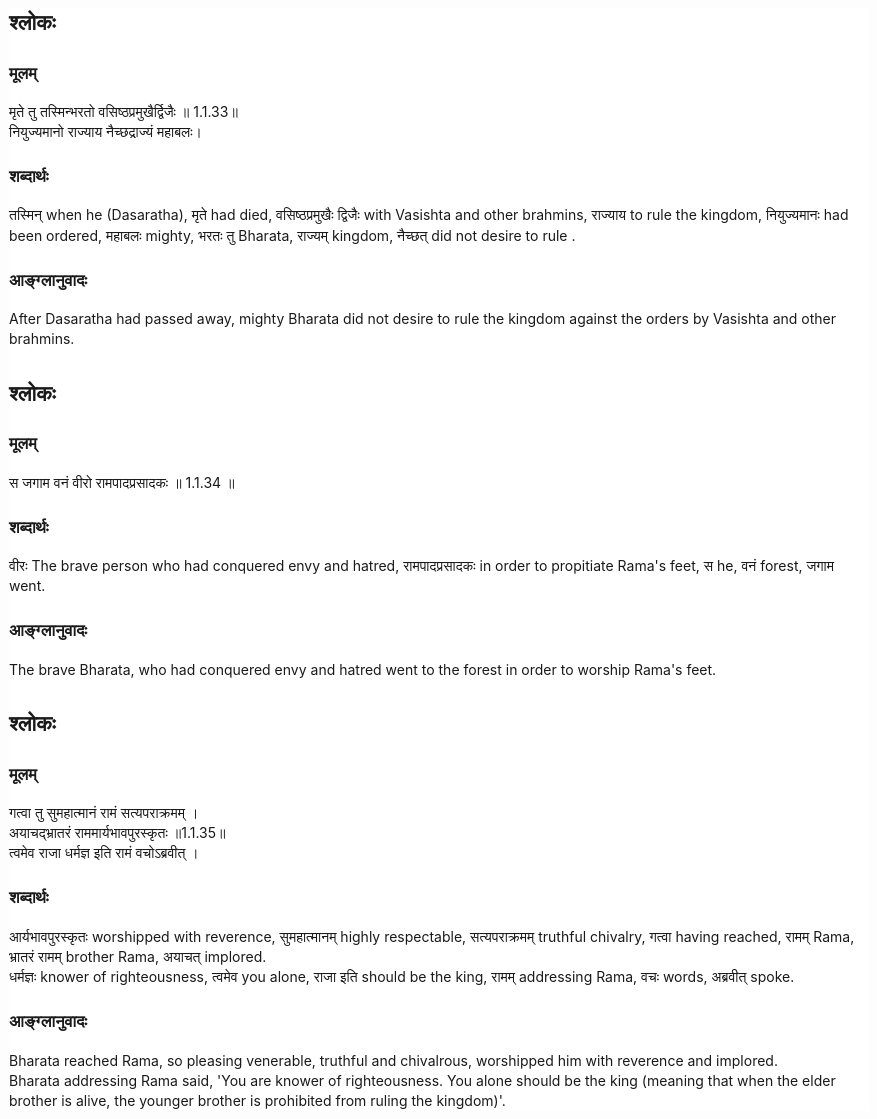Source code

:

## श्लोकः
### मूलम्
मृते तु तस्मिन्भरतो वसिष्ठप्रमुखैर्द्विजैः ॥ 1.1.33॥  
नियुज्यमानो राज्याय नैच्छद्राज्यं महाबलः।

### शब्दार्थः
तस्मिन् when he (Dasaratha), मृते had died, वसिष्ठप्रमुखैः द्विजैः with Vasishta and other brahmins, राज्याय to rule the kingdom, नियुज्यमानः had been ordered, महाबलः mighty, भरतः तु Bharata, राज्यम् kingdom, नैच्छत् did not desire to rule .

### आङ्ग्लानुवादः
After Dasaratha had passed away, mighty Bharata did not desire to rule the kingdom  against the orders by Vasishta and other brahmins.



## श्लोकः
### मूलम्
स जगाम वनं वीरो रामपादप्रसादकः ॥ 1.1.34 ॥

### शब्दार्थः
वीरः The brave person who had conquered envy and hatred, रामपादप्रसादकः in order to propitiate Rama's feet, स he, वनं forest, जगाम went.

### आङ्ग्लानुवादः
The brave Bharata, who had conquered envy and hatred went to the forest in order to worship Rama's feet.



## श्लोकः
### मूलम्
गत्वा तु सुमहात्मानं रामं सत्यपराक्रमम् ।  
अयाचद्भ्रातरं राममार्यभावपुरस्कृतः ॥1.1.35॥  
त्वमेव राजा धर्मज्ञ इति रामं वचोऽब्रवीत् ।

### शब्दार्थः
आर्यभावपुरस्कृतः worshipped with reverence, सुमहात्मानम् highly respectable, सत्यपराक्रमम्  truthful chivalry, गत्वा having reached, रामम् Rama, भ्रातरं रामम् brother Rama, अयाचत् implored.  
धर्मज्ञः knower of righteousness, त्वमेव you alone, राजा इति should be the king, रामम् addressing Rama, वचः words, अब्रवीत् spoke.

### आङ्ग्लानुवादः
Bharata reached Rama, so pleasing venerable, truthful and chivalrous, worshipped him with reverence and implored.  
Bharata addressing Rama said, 'You are knower of righteousness. You alone should  be the king (meaning that when the elder brother is alive, the younger brother is prohibited from ruling the kingdom)'.
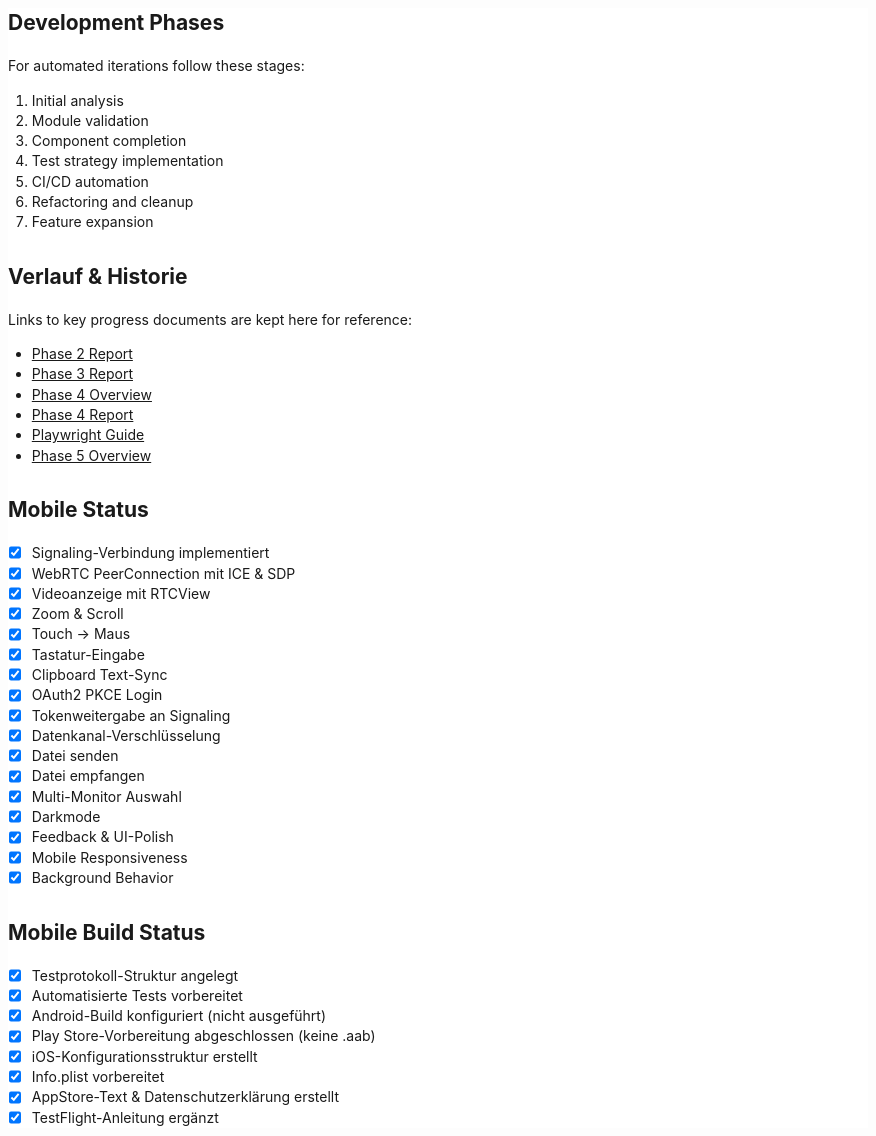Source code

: ## Development Phases
For automated iterations follow these stages:
1. Initial analysis
2. Module validation
3. Component completion
4. Test strategy implementation
5. CI/CD automation
6. Refactoring and cleanup
7. Feature expansion

## Verlauf & Historie
Links to key progress documents are kept here for reference:

- [Phase 2 Report](docs/docs/development/phase-2-report.md)
- [Phase 3 Report](docs/docs/development/phase-3-report.md)
- [Phase 4 Overview](docs/docs/testing/phase-4-overview.md)
- [Phase 4 Report](docs/docs/development/phase-4-report.md)
- [Playwright Guide](docs/docs/testing/playwright.md)
- [Phase 5 Overview](docs/docs/development/phase-5-overview.md)


## Mobile Status
- [x] Signaling-Verbindung implementiert
- [x] WebRTC PeerConnection mit ICE & SDP
- [x] Videoanzeige mit RTCView
- [x] Zoom & Scroll
- [x] Touch → Maus
- [x] Tastatur-Eingabe
- [x] Clipboard Text-Sync
- [x] OAuth2 PKCE Login
- [x] Tokenweitergabe an Signaling
- [x] Datenkanal-Verschlüsselung
- [x] Datei senden
- [x] Datei empfangen
- [x] Multi-Monitor Auswahl
- [x] Darkmode
- [x] Feedback & UI-Polish
- [x] Mobile Responsiveness
- [x] Background Behavior

## Mobile Build Status
- [x] Testprotokoll-Struktur angelegt
- [x] Automatisierte Tests vorbereitet
- [x] Android-Build konfiguriert (nicht ausgeführt)
- [x] Play Store-Vorbereitung abgeschlossen (keine .aab)
- [x] iOS-Konfigurationsstruktur erstellt
- [x] Info.plist vorbereitet
- [x] AppStore-Text & Datenschutzerklärung erstellt
- [x] TestFlight-Anleitung ergänzt
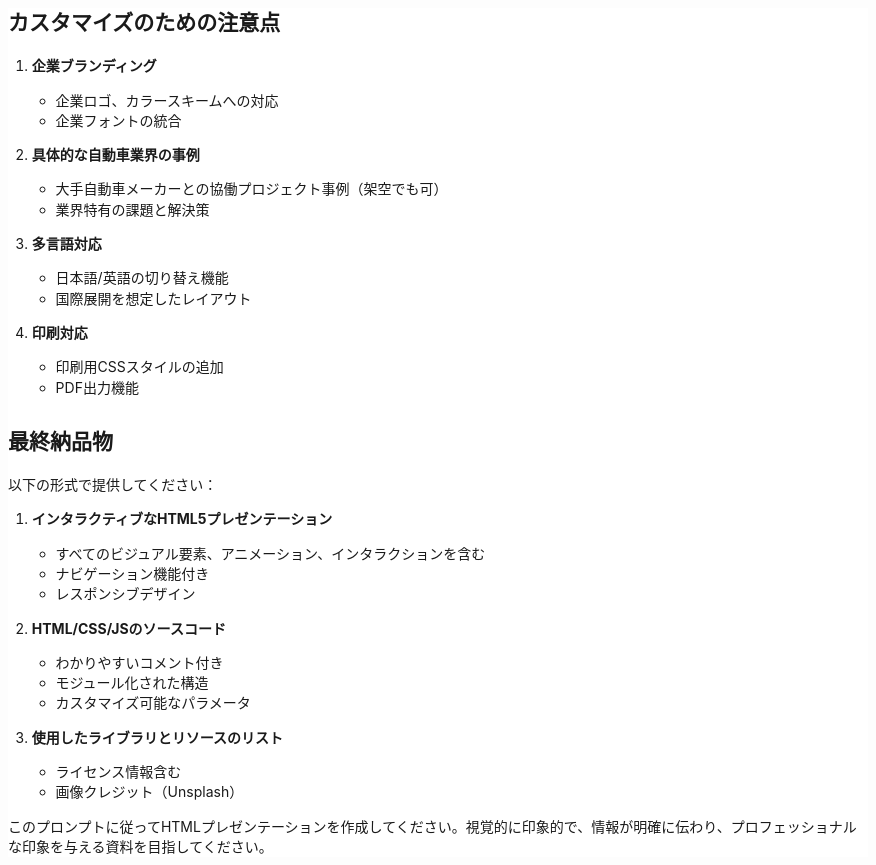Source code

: ## カスタマイズのための注意点

1. **企業ブランディング**
   - 企業ロゴ、カラースキームへの対応
   - 企業フォントの統合

2. **具体的な自動車業界の事例**
   - 大手自動車メーカーとの協働プロジェクト事例（架空でも可）
   - 業界特有の課題と解決策

3. **多言語対応**
   - 日本語/英語の切り替え機能
   - 国際展開を想定したレイアウト

4. **印刷対応**
   - 印刷用CSSスタイルの追加
   - PDF出力機能

## 最終納品物

以下の形式で提供してください：

1. **インタラクティブなHTML5プレゼンテーション**
   - すべてのビジュアル要素、アニメーション、インタラクションを含む
   - ナビゲーション機能付き
   - レスポンシブデザイン

2. **HTML/CSS/JSのソースコード**
   - わかりやすいコメント付き
   - モジュール化された構造
   - カスタマイズ可能なパラメータ

3. **使用したライブラリとリソースのリスト**
   - ライセンス情報含む
   - 画像クレジット（Unsplash）

このプロンプトに従ってHTMLプレゼンテーションを作成してください。視覚的に印象的で、情報が明確に伝わり、プロフェッショナルな印象を与える資料を目指してください。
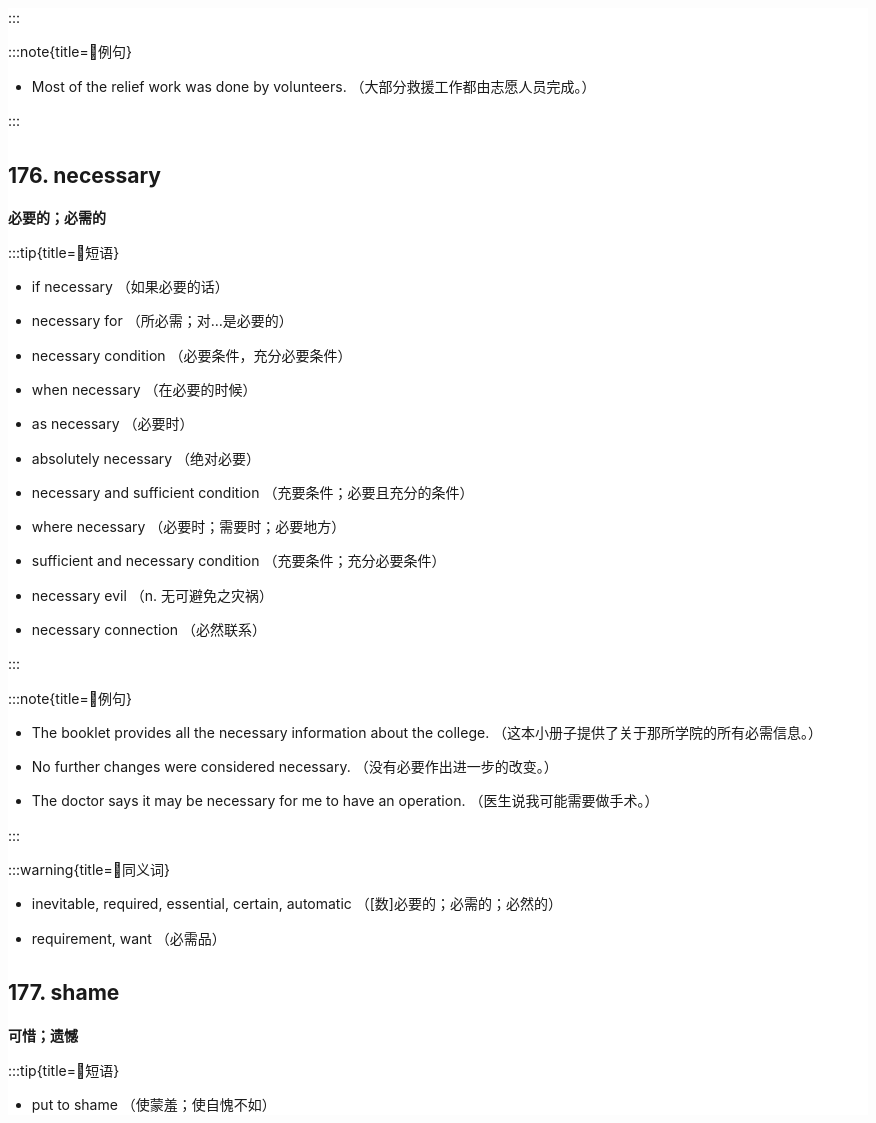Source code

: :::

:::note{title=🎤例句}

- Most of the relief work was done by volunteers. （大部分救援工作都由志愿人员完成。）

:::

## 176. necessary

**必要的；必需的**

:::tip{title=🤩短语}

- if necessary （如果必要的话）

- necessary for （所必需；对…是必要的）

- necessary condition （必要条件，充分必要条件）

- when necessary （在必要的时候）

- as necessary （必要时）

- absolutely necessary （绝对必要）

- necessary and sufficient condition （充要条件；必要且充分的条件）

- where necessary （必要时；需要时；必要地方）

- sufficient and necessary condition （充要条件；充分必要条件）

- necessary evil （n. 无可避免之灾祸）

- necessary connection （必然联系）

:::

:::note{title=🎤例句}

- The booklet provides all the necessary information about the college. （这本小册子提供了关于那所学院的所有必需信息。）

- No further changes were considered necessary. （没有必要作出进一步的改变。）

- The doctor says it may be necessary for me to have an operation. （医生说我可能需要做手术。）

:::

:::warning{title=🤔同义词}

- inevitable, required, essential, certain, automatic （[数]必要的；必需的；必然的）

- requirement, want （必需品）


## 177. shame

**可惜；遗憾**

:::tip{title=🤩短语}

- put to shame （使蒙羞；使自愧不如）
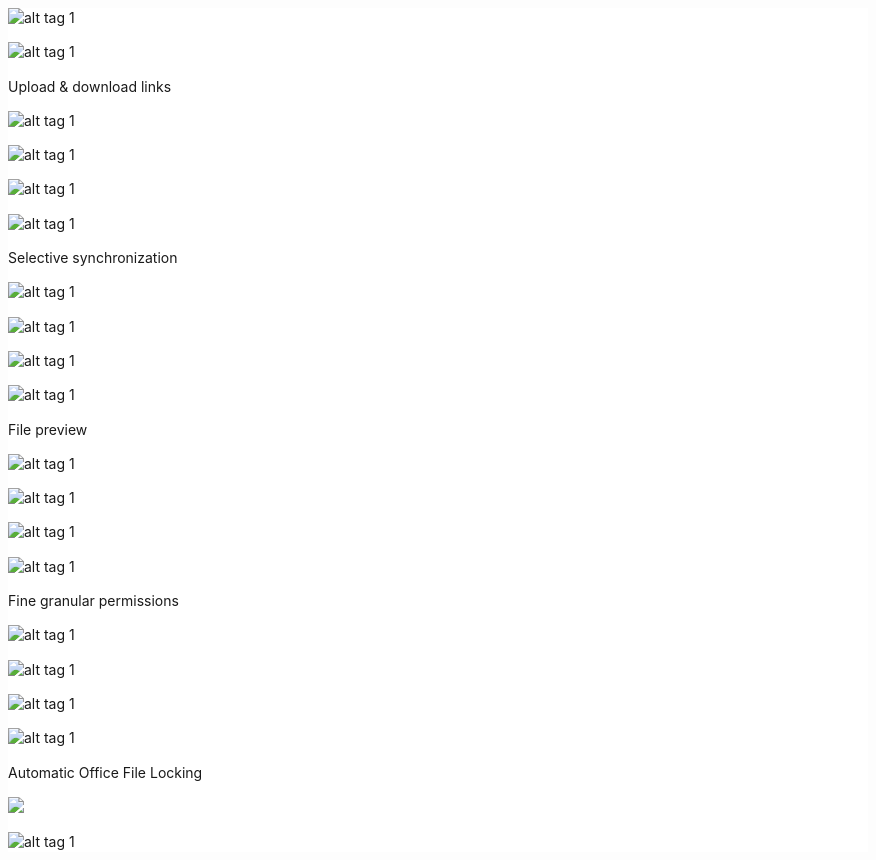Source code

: ![alt tag 1](/build/images/pages/products/check-green-full.b8ee64b5.svg)

![alt tag 1](/build/images/pages/products/check-green-full.b8ee64b5.svg)

Upload & download links

![alt tag 1](/build/images/pages/products/check-green-full.b8ee64b5.svg)

![alt tag 1](/build/images/pages/products/check-green-full.b8ee64b5.svg)

![alt tag 1](/build/images/pages/products/check-green-full.b8ee64b5.svg)

![alt tag 1](/build/images/pages/products/check-green-full.b8ee64b5.svg)

Selective synchronization

![alt tag 1](/build/images/pages/products/check-green-full.b8ee64b5.svg)

![alt tag 1](/build/images/pages/products/check-green-full.b8ee64b5.svg)

![alt tag 1](/build/images/pages/products/check-green-full.b8ee64b5.svg)

![alt tag 1](/build/images/pages/products/check-green-full.b8ee64b5.svg)

File preview

![alt tag 1](/build/images/pages/products/check-green-full.b8ee64b5.svg)

![alt tag 1](/build/images/pages/products/check-green-full.b8ee64b5.svg)

![alt tag 1](/build/images/pages/products/check-green-full.b8ee64b5.svg)

![alt tag 1](/build/images/pages/products/check-green-full.b8ee64b5.svg)

Fine granular permissions

![alt tag 1](/build/images/pages/products/check-green-full.b8ee64b5.svg)

![alt tag 1](/build/images/pages/products/check-green-full.b8ee64b5.svg)

![alt tag 1](/build/images/pages/products/check-green-full.b8ee64b5.svg)

![alt tag 1](/build/images/pages/products/check-green-full.b8ee64b5.svg)

Automatic Office File Locking

![](/build/images/pages/products/minus-black.de98b293.svg)

![alt tag 1](/build/images/pages/products/check-green-full.b8ee64b5.svg)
# # # # # # #
* Your task: Please reproduce all the records above with "Bharat" substituted for every "Bharata", changing nothing else. Leave the pictures out of your answer.

* Answer for this exercise:
Source code

:

## श्लोकः
### मूलम्
मृते तु तस्मिन्भरतो वसिष्ठप्रमुखैर्द्विजैः ॥ 1.1.33॥  
नियुज्यमानो राज्याय नैच्छद्राज्यं महाबलः।

### शब्दार्थः
तस्मिन् when he (Dasaratha), मृते had died, वसिष्ठप्रमुखैः द्विजैः with Vasishta and other brahmins, राज्याय to rule the kingdom, नियुज्यमानः had been ordered, महाबलः mighty, भरतः तु Bharat, राज्यम् kingdom, नैच्छत् did not desire to rule .

### आङ्ग्लानुवादः
After Dasaratha had passed away, mighty Bharat did not desire to rule the kingdom  against the orders by Vasishta and other brahmins.



## श्लोकः
### मूलम्
स जगाम वनं वीरो रामपादप्रसादकः ॥ 1.1.34 ॥

### शब्दार्थः
वीरः The brave person who had conquered envy and hatred, रामपादप्रसादकः in order to propitiate Rama's feet, स he, वनं forest, जगाम went.

### आङ्ग्लानुवादः
The brave Bharat, who had conquered envy and hatred went to the forest in order to worship Rama's feet.



## श्लोकः
### मूलम्
गत्वा तु सुमहात्मानं रामं सत्यपराक्रमम् ।  
अयाचद्भ्रातरं राममार्यभावपुरस्कृतः ॥1.1.35॥  
त्वमेव राजा धर्मज्ञ इति रामं वचोऽब्रवीत् ।

### शब्दार्थः
आर्यभावपुरस्कृतः worshipped with reverence, सुमहात्मानम् highly respectable, सत्यपराक्रमम्  truthful chivalry, गत्वा having reached, रामम् Rama, भ्रातरं रामम् brother Rama, अयाचत् implored.  
धर्मज्ञः knower of righteousness, त्वमेव you alone, राजा इति should be the king, रामम् addressing Rama, वचः words, अब्रवीत् spoke.

### आङ्ग्लानुवादः
Bharat reached Rama, so pleasing venerable, truthful and chivalrous, worshipped him with reverence and implored.  
Bharat addressing Rama said, 'You are knower of righteousness. You alone should  be the king (meaning that when the elder brother is alive, the younger brother is prohibited from ruling the kingdom)'.
Source code

: ## Development Phases
For automated iterations follow these stages:
1. Initial analysis
2. Module validation
3. Component completion
4. Test strategy implementation
5. CI/CD automation
6. Refactoring and cleanup
7. Feature expansion

## Verlauf & Historie
Links to key progress documents are kept here for reference:

- [Phase 2 Report](docs/docs/development/phase-2-report.md)
- [Phase 3 Report](docs/docs/development/phase-3-report.md)
- [Phase 4 Overview](docs/docs/testing/phase-4-overview.md)
- [Phase 4 Report](docs/docs/development/phase-4-report.md)
- [Playwright Guide](docs/docs/testing/playwright.md)
- [Phase 5 Overview](docs/docs/development/phase-5-overview.md)


## Mobile Status
- [x] Signaling-Verbindung implementiert
- [x] WebRTC PeerConnection mit ICE & SDP
- [x] Videoanzeige mit RTCView
- [x] Zoom & Scroll
- [x] Touch → Maus
- [x] Tastatur-Eingabe
- [x] Clipboard Text-Sync
- [x] OAuth2 PKCE Login
- [x] Tokenweitergabe an Signaling
- [x] Datenkanal-Verschlüsselung
- [x] Datei senden
- [x] Datei empfangen
- [x] Multi-Monitor Auswahl
- [x] Darkmode
- [x] Feedback & UI-Polish
- [x] Mobile Responsiveness
- [x] Background Behavior

## Mobile Build Status
- [x] Testprotokoll-Struktur angelegt
- [x] Automatisierte Tests vorbereitet
- [x] Android-Build konfiguriert (nicht ausgeführt)
- [x] Play Store-Vorbereitung abgeschlossen (keine .aab)
- [x] iOS-Konfigurationsstruktur erstellt
- [x] Info.plist vorbereitet
- [x] AppStore-Text & Datenschutzerklärung erstellt
- [x] TestFlight-Anleitung ergänzt
Source code

: ## カスタマイズのための注意点

1. **企業ブランディング**
   - 企業ロゴ、カラースキームへの対応
   - 企業フォントの統合

2. **具体的な自動車業界の事例**
   - 大手自動車メーカーとの協働プロジェクト事例（架空でも可）
   - 業界特有の課題と解決策

3. **多言語対応**
   - 日本語/英語の切り替え機能
   - 国際展開を想定したレイアウト

4. **印刷対応**
   - 印刷用CSSスタイルの追加
   - PDF出力機能

## 最終納品物

以下の形式で提供してください：

1. **インタラクティブなHTML5プレゼンテーション**
   - すべてのビジュアル要素、アニメーション、インタラクションを含む
   - ナビゲーション機能付き
   - レスポンシブデザイン

2. **HTML/CSS/JSのソースコード**
   - わかりやすいコメント付き
   - モジュール化された構造
   - カスタマイズ可能なパラメータ

3. **使用したライブラリとリソースのリスト**
   - ライセンス情報含む
   - 画像クレジット（Unsplash）

このプロンプトに従ってHTMLプレゼンテーションを作成してください。視覚的に印象的で、情報が明確に伝わり、プロフェッショナルな印象を与える資料を目指してください。
Source code

: :::

:::note{title=🎤例句}

- Most of the relief work was done by volunteers. （大部分救援工作都由志愿人员完成。）

:::

## 176. necessary

**必要的；必需的**

:::tip{title=🤩短语}

- if necessary （如果必要的话）

- necessary for （所必需；对…是必要的）

- necessary condition （必要条件，充分必要条件）

- when necessary （在必要的时候）

- as necessary （必要时）

- absolutely necessary （绝对必要）

- necessary and sufficient condition （充要条件；必要且充分的条件）

- where necessary （必要时；需要时；必要地方）

- sufficient and necessary condition （充要条件；充分必要条件）

- necessary evil （n. 无可避免之灾祸）

- necessary connection （必然联系）

:::

:::note{title=🎤例句}

- The booklet provides all the necessary information about the college. （这本小册子提供了关于那所学院的所有必需信息。）

- No further changes were considered necessary. （没有必要作出进一步的改变。）

- The doctor says it may be necessary for me to have an operation. （医生说我可能需要做手术。）

:::

:::warning{title=🤔同义词}

- inevitable, required, essential, certain, automatic （[数]必要的；必需的；必然的）

- requirement, want （必需品）


## 177. shame

**可惜；遗憾**

:::tip{title=🤩短语}

- put to shame （使蒙羞；使自愧不如）
Source code

: ![alt tag 1](/build/images/pages/products/check-green-full.b8ee64b5.svg)

![alt tag 1](/build/images/pages/products/check-green-full.b8ee64b5.svg)

Upload & download links

![alt tag 1](/build/images/pages/products/check-green-full.b8ee64b5.svg)

![alt tag 1](/build/images/pages/products/check-green-full.b8ee64b5.svg)

![alt tag 1](/build/images/pages/products/check-green-full.b8ee64b5.svg)

![alt tag 1](/build/images/pages/products/check-green-full.b8ee64b5.svg)

Selective synchronization

![alt tag 1](/build/images/pages/products/check-green-full.b8ee64b5.svg)

![alt tag 1](/build/images/pages/products/check-green-full.b8ee64b5.svg)

![alt tag 1](/build/images/pages/products/check-green-full.b8ee64b5.svg)

![alt tag 1](/build/images/pages/products/check-green-full.b8ee64b5.svg)

File preview

![alt tag 1](/build/images/pages/products/check-green-full.b8ee64b5.svg)

![alt tag 1](/build/images/pages/products/check-green-full.b8ee64b5.svg)

![alt tag 1](/build/images/pages/products/check-green-full.b8ee64b5.svg)

![alt tag 1](/build/images/pages/products/check-green-full.b8ee64b5.svg)

Fine granular permissions

![alt tag 1](/build/images/pages/products/check-green-full.b8ee64b5.svg)

![alt tag 1](/build/images/pages/products/check-green-full.b8ee64b5.svg)

![alt tag 1](/build/images/pages/products/check-green-full.b8ee64b5.svg)

![alt tag 1](/build/images/pages/products/check-green-full.b8ee64b5.svg)

Automatic Office File Locking

![](/build/images/pages/products/minus-black.de98b293.svg)

![alt tag 1](/build/images/pages/products/check-green-full.b8ee64b5.svg)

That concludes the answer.